- National Wind Watch: Wind Energy News - https://www.wind-watch.org/news -

County engineer’s office voices concerns over wind farm construction

A public hearing was held on Monday evening in Ada’s Railroad Depot for local residents to give testimony to the Ohio Power Siting Board on the Hog Creek Wind Farm, LLC proposed wind farm. Owned by juwi Wind, LLC, the Hog Creek Wind Farm has two phases, and is located in Washington Township between Ada and Dola. Phase One included up to 31 wind turbines, and Phase Two is an expansion of the project, with another 8-10 wind turbines. In total, annual energy production is estimated at 221,000 MWh. Depending on which model is chosen, the wind turbines will be 476 to 492 feet high.
Only two members of the public chose to testify at the public hearing. First was Luke Underwood, the Assistant Engineer of Hardin County. Underwood stated that his office is neither for nor against the wind turbine project, he was merely reporting on some concerns regarding the roads and ditches that are within the project borders.
Underwood acknowledged that juwi Wind, LLC has been cooperative so far, but that a road agreement has not been completed. He said the roads within the project need to be core-sampled in order to determine their composition. Then the load-bearing capacity of the roads can be determined. If the loads being carried to the project area are heavier than the capacity, juwi Wind, LLC must build up the road surface to handle the extra weight. Also of concern are overloading the local bridges. Underwood said it is a public safety issue as well, and these studies need to be done prior to construction. The engineer’s office also requires a plan for any changes to local ditches along the roads.
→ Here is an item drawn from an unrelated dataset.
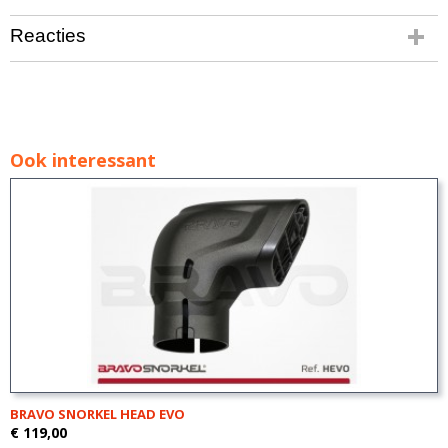
Reacties
Ook interessant
BRAVO SNORKEL HEAD EVO
€ 119,00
The second speaker at the hearing was John Hohn, the Director of Economic Development for Hardin County. Hohn said the purpose of the Hardin County Chamber and Business Alliance is to “promote and cultivate economic prosperity in the county.” As such, the Chamber endorses the wind farm development in Hardin County. Currently, there are five wind developers with an estimated 78,000 acres already optioned for turbines.
Hohn noted several benefits of wind farm development: the projects pay millions in tax revenues to local schools and governmental bodies. He estimated that Hog Creek Wind Farm, Phase I and II will bring in $590,400 in property taxes. Second, the wind farms will bring in both permanent and maintenance jobs to the county. And while working on the project, construction crews will utilize local hotels and businesses.
A published report at the hearing states that juwi hopes to begin construction in late 2011 or early 2012, depending on approval by the Ohio Power Siting Board.